▶ **Directive A**:
Render into French this sentence from the Legendre symbol page: "Finally if a is congruent to 0 in ℤₚ then legendre(p,a) = 0."
▶ **Directive B**:
Carry on the Legendre symbol page below, starting right after its last sentence.

The Legendre symbol

Content created by Alec Barreto and Fredrik Bakke.

Created on 2023-09-24.

module elementary-number-theory.legendre-symbol where

Imports
open import elementary-number-theory.integers
open import elementary-number-theory.modular-arithmetic
open import elementary-number-theory.natural-numbers
open import elementary-number-theory.prime-numbers
open import elementary-number-theory.squares-modular-arithmetic

open import foundation.action-on-identifications-functions
open import foundation.coproduct-types
open import foundation.decidable-types
open import foundation.dependent-pair-types
open import foundation.identity-types


Idea

The Legendre symbol is a function which determines whether or not an integer is a perfect square in the ring ℤₚ of integers modulo p (i.e. whether or not it is a quadratic residue). Specifically, let p : Prime-ℕ be a prime number and a : ℤ be an integer. If a is a square in ℤₚ then legendre(p,a) = 1. Similarly if a is not a square in ℤₚ then legendre(p,a) = -1. Finally if a is congruent to 0 in ℤₚ then legendre(p,a) = 0.

▶ **Data to examine**:

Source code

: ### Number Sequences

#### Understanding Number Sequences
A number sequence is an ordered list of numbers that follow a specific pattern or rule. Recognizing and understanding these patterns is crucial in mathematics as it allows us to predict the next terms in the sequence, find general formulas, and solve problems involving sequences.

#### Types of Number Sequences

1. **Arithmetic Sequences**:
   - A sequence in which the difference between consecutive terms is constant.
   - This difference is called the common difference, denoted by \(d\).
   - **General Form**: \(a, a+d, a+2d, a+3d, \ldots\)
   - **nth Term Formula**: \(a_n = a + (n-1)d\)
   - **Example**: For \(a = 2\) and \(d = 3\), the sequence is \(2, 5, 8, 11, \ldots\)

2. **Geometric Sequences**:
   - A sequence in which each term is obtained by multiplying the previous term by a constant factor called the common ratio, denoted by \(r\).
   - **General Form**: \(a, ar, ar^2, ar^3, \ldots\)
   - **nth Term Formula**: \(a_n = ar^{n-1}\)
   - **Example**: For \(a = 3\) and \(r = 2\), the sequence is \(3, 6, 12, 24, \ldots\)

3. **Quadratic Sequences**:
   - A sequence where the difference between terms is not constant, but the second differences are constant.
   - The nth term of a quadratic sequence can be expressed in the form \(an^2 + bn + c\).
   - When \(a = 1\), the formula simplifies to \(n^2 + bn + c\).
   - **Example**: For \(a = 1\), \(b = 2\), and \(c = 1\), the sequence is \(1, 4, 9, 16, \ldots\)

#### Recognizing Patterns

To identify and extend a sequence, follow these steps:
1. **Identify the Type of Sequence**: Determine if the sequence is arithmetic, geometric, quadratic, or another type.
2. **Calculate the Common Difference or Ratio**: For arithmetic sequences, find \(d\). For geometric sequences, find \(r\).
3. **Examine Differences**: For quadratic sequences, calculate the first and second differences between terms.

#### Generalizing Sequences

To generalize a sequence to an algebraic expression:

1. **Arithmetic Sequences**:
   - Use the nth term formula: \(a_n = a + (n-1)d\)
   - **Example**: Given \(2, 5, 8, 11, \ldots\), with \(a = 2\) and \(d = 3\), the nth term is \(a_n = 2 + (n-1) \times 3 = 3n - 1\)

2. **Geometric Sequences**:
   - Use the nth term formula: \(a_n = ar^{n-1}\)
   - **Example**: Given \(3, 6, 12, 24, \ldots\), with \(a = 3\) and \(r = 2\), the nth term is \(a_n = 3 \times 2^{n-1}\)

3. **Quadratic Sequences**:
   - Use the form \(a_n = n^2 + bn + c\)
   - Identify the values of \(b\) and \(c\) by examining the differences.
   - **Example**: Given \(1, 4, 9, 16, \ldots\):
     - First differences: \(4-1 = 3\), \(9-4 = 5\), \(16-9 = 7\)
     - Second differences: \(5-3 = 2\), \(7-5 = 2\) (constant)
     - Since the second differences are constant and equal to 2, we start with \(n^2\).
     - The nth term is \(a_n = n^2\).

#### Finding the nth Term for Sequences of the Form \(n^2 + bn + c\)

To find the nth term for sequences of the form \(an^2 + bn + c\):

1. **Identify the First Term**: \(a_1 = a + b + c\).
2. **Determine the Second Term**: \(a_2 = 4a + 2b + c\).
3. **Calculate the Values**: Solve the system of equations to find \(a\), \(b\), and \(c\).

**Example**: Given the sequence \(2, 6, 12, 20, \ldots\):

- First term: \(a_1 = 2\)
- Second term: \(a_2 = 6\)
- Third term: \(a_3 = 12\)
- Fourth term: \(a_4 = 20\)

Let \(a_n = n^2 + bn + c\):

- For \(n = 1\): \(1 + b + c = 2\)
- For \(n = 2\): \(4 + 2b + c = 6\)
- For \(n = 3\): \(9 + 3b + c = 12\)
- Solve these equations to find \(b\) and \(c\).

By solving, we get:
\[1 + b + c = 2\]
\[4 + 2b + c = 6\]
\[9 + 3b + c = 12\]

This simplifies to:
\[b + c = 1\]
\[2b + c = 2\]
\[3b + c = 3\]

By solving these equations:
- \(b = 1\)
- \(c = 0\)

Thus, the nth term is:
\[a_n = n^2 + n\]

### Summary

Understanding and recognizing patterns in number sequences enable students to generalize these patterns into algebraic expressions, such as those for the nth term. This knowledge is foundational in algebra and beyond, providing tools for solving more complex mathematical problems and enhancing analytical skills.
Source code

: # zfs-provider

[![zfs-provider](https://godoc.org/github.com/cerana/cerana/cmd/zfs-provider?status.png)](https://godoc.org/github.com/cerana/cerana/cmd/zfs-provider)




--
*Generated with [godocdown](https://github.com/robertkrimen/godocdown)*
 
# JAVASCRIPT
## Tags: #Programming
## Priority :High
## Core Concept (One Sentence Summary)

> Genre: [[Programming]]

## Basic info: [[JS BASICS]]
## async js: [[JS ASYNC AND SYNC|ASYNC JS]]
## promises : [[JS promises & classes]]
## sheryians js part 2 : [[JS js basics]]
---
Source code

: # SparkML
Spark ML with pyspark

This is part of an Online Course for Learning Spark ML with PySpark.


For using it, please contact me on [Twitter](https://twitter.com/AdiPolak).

▶ **Expected output A**:
Enfin, si a est congru à 0 dans ℤₚ, alors legendre(p,a) = 0.

▶ **Expected output B**:
Definition

int-is-square-ℤ-Mod :
{p : ℕ} {k : ℤ-Mod p} →
is-decidable (is-zero-ℤ-Mod p k) →
is-decidable (is-square-ℤ-Mod p k) →
ℤ
int-is-square-ℤ-Mod (inl _) _ = zero-ℤ
int-is-square-ℤ-Mod (inr _) (inl _) = one-ℤ
int-is-square-ℤ-Mod (inr _) (inr _) = neg-one-ℤ

legendre-symbol-ℤ-Mod : (p : Prime-ℕ) → ℤ-Mod (nat-Prime-ℕ p) → ℤ
legendre-symbol-ℤ-Mod (p , _) k =
int-is-square-ℤ-Mod
( has-decidable-equality-ℤ-Mod p k (zero-ℤ-Mod p))
( is-decidable-is-square-ℤ-Mod p k)

legendre-symbol : Prime-ℕ → ℤ → ℤ
legendre-symbol p a = legendre-symbol-ℤ-Mod p (mod-ℤ (nat-Prime-ℕ p) a)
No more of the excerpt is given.